(QUOTED PASSAGE)
- Official release poster
- Directed by: Brian Andrew Mendoza
- Written by: Philip Eisner; Gregg Hurwitz;
- Produced by: Jason Momoa; Brian Andrew Mendoza; Brad Peyton; Jeff Fierson;
- Starring: Jason Momoa; Isabela Merced; Manuel Garcia-Rulfo; Adria Arjona; Raza Jaffrey; Justin Bartha; Lex Scott Davis; Michael Raymond-James; Amy Brenneman;
- Cinematography: Barry Ackroyd
- Edited by: Mike McCusker; Matt Chessé;
- Music by: Steven Price
- Production companies: ASAP Entertainment; On The Roam;
- Distributed by: Netflix
- Release date: August 20, 2021 (United States);
- Running time: 110 minutes
- Country: United States
- Language: English

= Sweet Girl (film) =

2021 American film

Sweet Girl is a 2021 American action thriller film directed by Brian Andrew Mendoza in his feature directorial debut and written by Philip Eisner and Gregg Hurwitz. The film stars Jason Momoa, Isabela Merced, Manuel Garcia-Rulfo, Adria Arjona, Raza Jaffrey, Justin Bartha, Lex Scott Davis, Michael Raymond-James, and Amy Brenneman.
(End QUOTED PASSAGE)
## DIRECTIONS FOR THIS TASK:
Copy the Sweet Girl film entry word for word, starting with "2021 American film" and going on through "and Amy Brenneman.".
(RAW DATA)
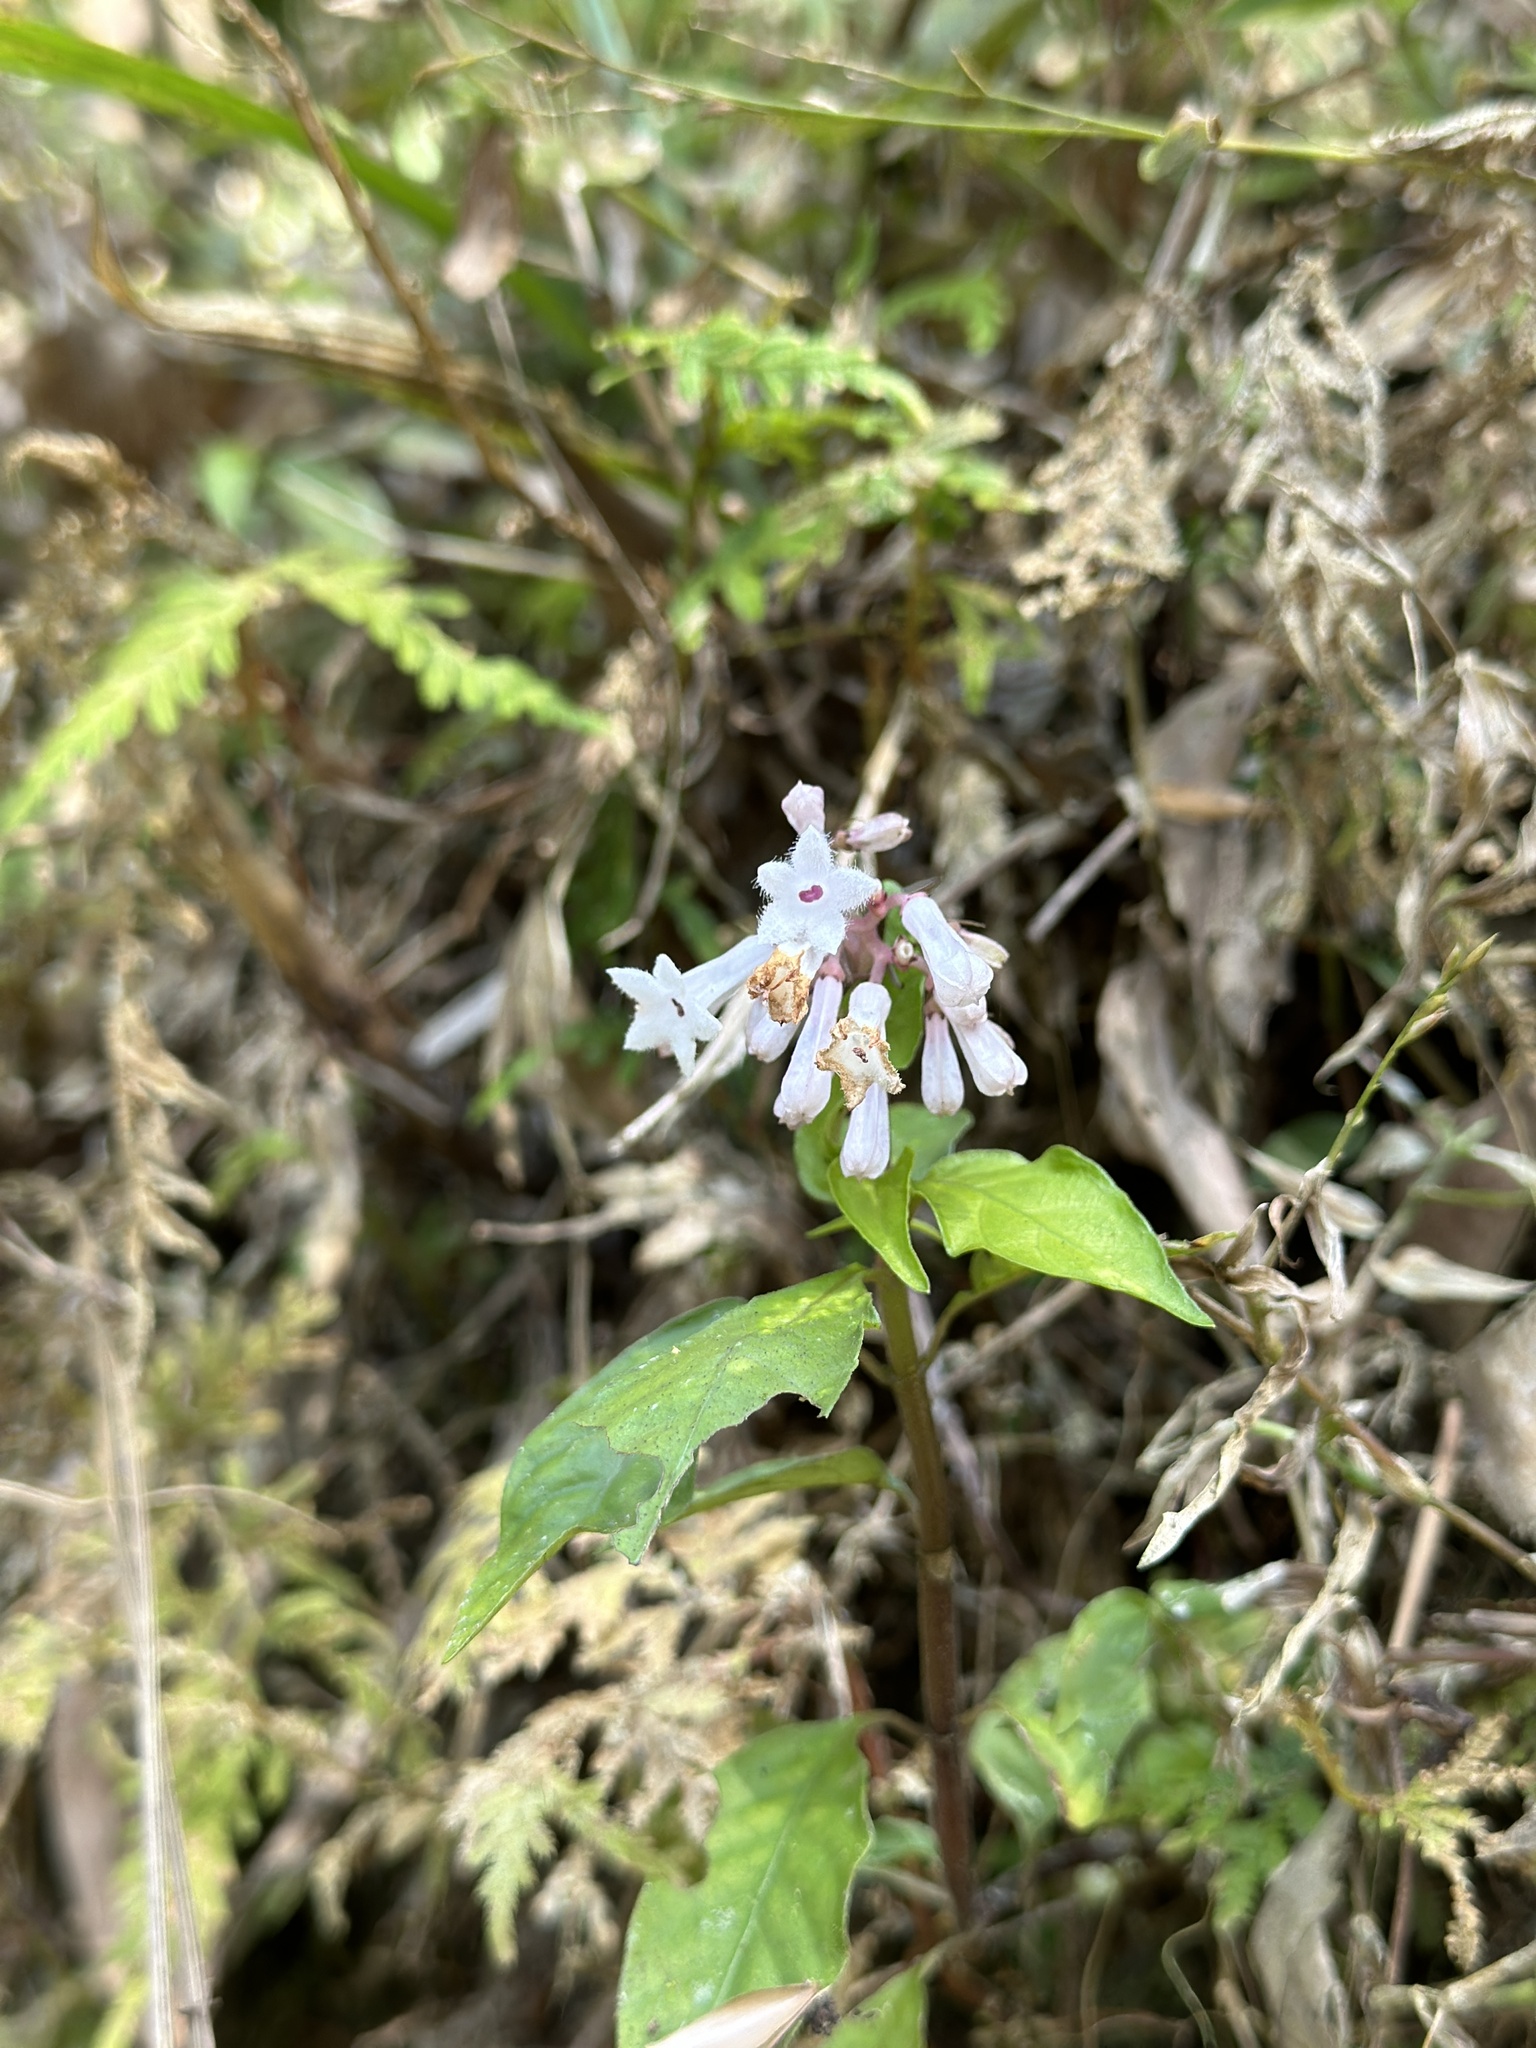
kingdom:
(End RAW DATA)
## RESPONSE TO THIS TASK:
2021 American film

Sweet Girl is a 2021 American action thriller film directed by Brian Andrew Mendoza in his feature directorial debut and written by Philip Eisner and Gregg Hurwitz. The film stars Jason Momoa, Isabela Merced, Manuel Garcia-Rulfo, Adria Arjona, Raza Jaffrey, Justin Bartha, Lex Scott Davis, Michael Raymond-James, and Amy Brenneman.